One of the most frequently cited pollsters in comments on this blog is Rasmussen. Not only is that company the most prolific pollster in the United States, it’s also one of the most controversial.
Nate Silver at Five Thirty Eight Blog recksons Rasmussen leans about +2 to Republicans candidates. Silver must be talking about in national polls. Because in the swing states, in the 2008 presidential election, Rasmussen leaned toward John McCain in 11 so-called “battleground states” by a wider margin.
The average Rasmussen lean for McCain was +4.08. Of the 11 contests, Rasmussen actually called the election the wrong way in 4. He had McCain ahead in Indiana, Florida and North Carolina, but Obama won all of those states by slender margins. Ramussen’s last Ohio poll called the 2008 race a tie. Obama won by 4.6
But don’t take my word for this. Look it up yourself.
Below is a list of the battleground states in 2008, followed by Obama’s actual winning percentage, Rasmussen’s closest-to-the-election prediction, and the difference between those two (the skew). You can click on the states to check my numbers, which come from Real Clear Politics.
Colorado result: Obama +9, Rasmussen: Obama +4 (skewed McCain by 5 points)
Florida result: Obama +2.8, Rasmussen: McCain +1 (skewed McCain by 3.8 points)

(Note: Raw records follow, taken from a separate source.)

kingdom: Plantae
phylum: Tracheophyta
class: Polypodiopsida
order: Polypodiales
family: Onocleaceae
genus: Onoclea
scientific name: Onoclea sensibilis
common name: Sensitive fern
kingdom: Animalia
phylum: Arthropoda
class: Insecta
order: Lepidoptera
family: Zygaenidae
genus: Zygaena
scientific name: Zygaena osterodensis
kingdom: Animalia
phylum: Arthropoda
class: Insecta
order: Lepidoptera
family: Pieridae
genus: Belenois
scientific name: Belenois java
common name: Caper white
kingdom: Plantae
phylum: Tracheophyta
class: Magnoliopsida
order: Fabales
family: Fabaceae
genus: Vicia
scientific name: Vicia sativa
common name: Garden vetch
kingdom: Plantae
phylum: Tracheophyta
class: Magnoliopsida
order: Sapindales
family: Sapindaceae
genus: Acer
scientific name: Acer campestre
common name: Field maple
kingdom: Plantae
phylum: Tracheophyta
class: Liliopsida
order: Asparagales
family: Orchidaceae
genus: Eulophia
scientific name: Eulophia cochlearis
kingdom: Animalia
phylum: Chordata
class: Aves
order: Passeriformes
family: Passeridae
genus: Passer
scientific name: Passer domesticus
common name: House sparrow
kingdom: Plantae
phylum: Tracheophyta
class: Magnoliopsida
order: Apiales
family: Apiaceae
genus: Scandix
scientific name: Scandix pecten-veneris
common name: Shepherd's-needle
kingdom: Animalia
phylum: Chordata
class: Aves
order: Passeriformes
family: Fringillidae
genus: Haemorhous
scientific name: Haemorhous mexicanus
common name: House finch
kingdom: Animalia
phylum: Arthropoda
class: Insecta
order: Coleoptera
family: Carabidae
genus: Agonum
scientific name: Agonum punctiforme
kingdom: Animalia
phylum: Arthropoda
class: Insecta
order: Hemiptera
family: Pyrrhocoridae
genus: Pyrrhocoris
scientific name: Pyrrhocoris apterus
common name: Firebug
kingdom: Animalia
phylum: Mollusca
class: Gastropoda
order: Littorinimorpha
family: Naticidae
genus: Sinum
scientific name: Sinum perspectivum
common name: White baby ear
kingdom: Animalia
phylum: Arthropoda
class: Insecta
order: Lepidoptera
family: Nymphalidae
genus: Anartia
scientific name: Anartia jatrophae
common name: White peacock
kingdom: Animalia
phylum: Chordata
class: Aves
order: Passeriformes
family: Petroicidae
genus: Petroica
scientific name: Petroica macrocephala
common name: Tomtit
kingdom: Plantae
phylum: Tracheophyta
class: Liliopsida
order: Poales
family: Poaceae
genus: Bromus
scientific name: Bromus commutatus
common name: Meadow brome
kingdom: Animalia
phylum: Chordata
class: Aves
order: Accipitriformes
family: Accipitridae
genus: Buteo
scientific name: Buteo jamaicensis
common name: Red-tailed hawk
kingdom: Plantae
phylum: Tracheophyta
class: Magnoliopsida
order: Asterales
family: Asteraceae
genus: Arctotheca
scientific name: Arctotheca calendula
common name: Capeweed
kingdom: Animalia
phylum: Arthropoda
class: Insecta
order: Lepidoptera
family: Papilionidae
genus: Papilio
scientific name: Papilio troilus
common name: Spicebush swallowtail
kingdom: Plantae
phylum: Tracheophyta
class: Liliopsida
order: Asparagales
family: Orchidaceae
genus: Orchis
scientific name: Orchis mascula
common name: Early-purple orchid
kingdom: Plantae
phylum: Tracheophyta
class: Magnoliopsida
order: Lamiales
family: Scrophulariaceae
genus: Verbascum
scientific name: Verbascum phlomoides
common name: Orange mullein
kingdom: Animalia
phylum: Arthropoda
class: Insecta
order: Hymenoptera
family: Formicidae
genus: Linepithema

Indiana result: Obama +1.1, Rasmussen: McCain +3 (skewed McCain by 4.1 points)
Iowa result: Obama +9.5, Rasmussen: Obama +8 (skewed McCain by 1.5 points)
Nevada result: Obama +12.5, Rasmussen: Obama +4 (skewed McCain by 8.5 points)
New Hampshire result: Obama +9.6, Rasmussen: Obama +7 (skewed McCain by 2.6 points)
North Carolina result: Obama +0.3, Rasmussen: McCain +1 (skewed McCain by 1.3 points)
Ohio result: Obama +4.6, Rasmussen: tie (skewed McCain by 4.6 points)
Pennsylvania result: Obama +10.3, Rasmussen: Obama +6 (skewed McCain by 4.3 points)
Virginia result: Obama +6.3, Rasmussen: Obama +4 (skewed McCain by 2.3 points)
Wisconsin result: Obama +13.9, Rasmussen: Obama +7 (skewed McCain by 6.9 points)
The remarkable thing here is not that Rasmussen didn’t nail any of those elections. Pollsters only predict within a stated margin of error. If a poll predicts a candidate will get 46 percent, and the margin of error is 3 points, that means there’s a 95 percent probability a candidate’s “true” percentage will fall somewhere between 43 and 49 percent.
What IS remarkable are the following:
- In 5 of the 11 contests, Rasmussen’s final poll showed numbers that were OUTSIDE the margin of error. That’s bizarre. You’d expect them to have a 95 reliability. Instead it’s 55 percent.
- The next one is the biggie: The Rasmussen polls in battleground state ALL were skewed to McCain.
- And that’s how you know there’s an actual “Rasmussen skew.” If 6 of them leaned too much to McCain, and 5 leaned too much Obama’s way, it would be roughly even and there wouldn’t be any evidence of a skew.
FINALLY, because Rasmussen is the most prolific pollster, there’s a good chance that in any given state, that skew is reflected in the Real Clear Politics Average.
So stick that in your back pocket between now and Tuesday and consider the following the next time you read a Rasmussen poll. In the 2008 presidential battleground states:
- They had a only a 55 percent chance of being within the margin of error on the final state poll.
- They had the final outcome wrong in 4 of 11 states.
- And, they ALWAYS skewed to McCain.